Thing is that it wasnt just a straw man (nobody that needs to be convinced is under any illusions that software has to be maintained), Oracle was also way more expensive to maintain ON top of being expensive to run.

They had their hooks into that organization pretty good though and once that happens technology choices become highly political - which experts are you going to fire and which ones are you going to hire?

The oracle lot obviously didnt want it to be them that get managed out.



context matters.

you’re calling it an organization, that alone typically indicates a larger scale, in which supporting something internal might be feasible. or at least it is a term used by those that have been there. you’re also referencing politics, which, again, that’s highly suggestive of a specific type of experience. experience within scale if not at scale.

please don’t mistake my intent to be that open source never makes sense. with the right plan and personnel, it can work better.

with the right scale and support, open source projects are started, though they aren’t always open from day one.


I think you are vastly under-estimating the amount of cost/manpower needed for snowflake and cloud based solutions (they are anything but turn-key and have a lot of churn). There are cases for both but it's not as simple as open source = hire and cloud = no people needed.
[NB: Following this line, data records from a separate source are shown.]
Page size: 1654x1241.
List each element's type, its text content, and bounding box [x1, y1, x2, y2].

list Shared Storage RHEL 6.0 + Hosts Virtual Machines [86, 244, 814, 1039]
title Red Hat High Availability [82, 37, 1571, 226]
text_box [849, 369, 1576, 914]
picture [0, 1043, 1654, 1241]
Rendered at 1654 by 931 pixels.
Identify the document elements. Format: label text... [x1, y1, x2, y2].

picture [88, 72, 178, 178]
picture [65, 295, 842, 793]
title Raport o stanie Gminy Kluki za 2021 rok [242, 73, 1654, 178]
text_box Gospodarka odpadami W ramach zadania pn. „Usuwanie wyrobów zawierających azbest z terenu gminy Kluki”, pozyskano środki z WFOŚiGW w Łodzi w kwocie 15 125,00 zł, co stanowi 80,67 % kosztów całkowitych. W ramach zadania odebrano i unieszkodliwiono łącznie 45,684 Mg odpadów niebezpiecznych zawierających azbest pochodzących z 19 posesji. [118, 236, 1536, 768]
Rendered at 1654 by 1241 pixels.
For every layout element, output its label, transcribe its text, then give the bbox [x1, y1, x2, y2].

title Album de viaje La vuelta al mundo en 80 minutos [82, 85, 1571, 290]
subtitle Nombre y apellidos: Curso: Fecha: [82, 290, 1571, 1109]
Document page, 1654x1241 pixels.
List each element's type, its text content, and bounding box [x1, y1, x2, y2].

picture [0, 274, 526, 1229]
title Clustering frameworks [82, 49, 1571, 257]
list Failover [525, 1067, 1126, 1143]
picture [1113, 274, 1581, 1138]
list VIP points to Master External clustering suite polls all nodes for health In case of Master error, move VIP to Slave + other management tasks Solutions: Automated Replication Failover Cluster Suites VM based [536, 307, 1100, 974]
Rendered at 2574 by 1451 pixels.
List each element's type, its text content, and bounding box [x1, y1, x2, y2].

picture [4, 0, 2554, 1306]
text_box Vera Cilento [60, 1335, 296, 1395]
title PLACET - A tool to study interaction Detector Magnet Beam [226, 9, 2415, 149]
With Snowflake you are paying for not only the development of the product, the hosting of it, the engineers to run it, but also the sales, marketing, and management behind it. But on top of all that you probably need to hire people to implement and maintain a solution utilizing it for your organization.


always fun when folks make assumptions.

> With Snowflake you are paying for not only the development of the product, the hosting of it, the engineers to run it, but also the sales, marketing, and management behind it.

and you can run the numbers to determine if the cost of ownership offsets headcount. what your dollar goes to isn’t part of that formula. only what your dollar gets you.

> But on top of all that you probably need to hire people to implement and maintain a solution utilizing it for your organization.

that is also a given. you would need at least as many people to implement analytics on top of the homebrew data warehouse, in addition to headcount to run the warehouse itself.

you seem to want to make this out to be vastly different spend amounts. it can be. sometimes it is, sometimes it is not, and the direction can vary.


We aren't talking about a homebrew data warehouse though, we are talking about open source software. Designing the schema and/or data flows on top of the warehouse is needed regardless of whether you use open source or Snowflake.


if it isn’t already running, yes, we are. open source is rarely if ever “off the shelf.”

if you’re suggesting vendor-hosted open source, that’s a consideration in vendor selection, and as much as it may seem obvious to suggest alternatives now, it wasn’t when they didn’t exist.

and yes, you correctly gathered the point on schemas and the like being the same everywhere.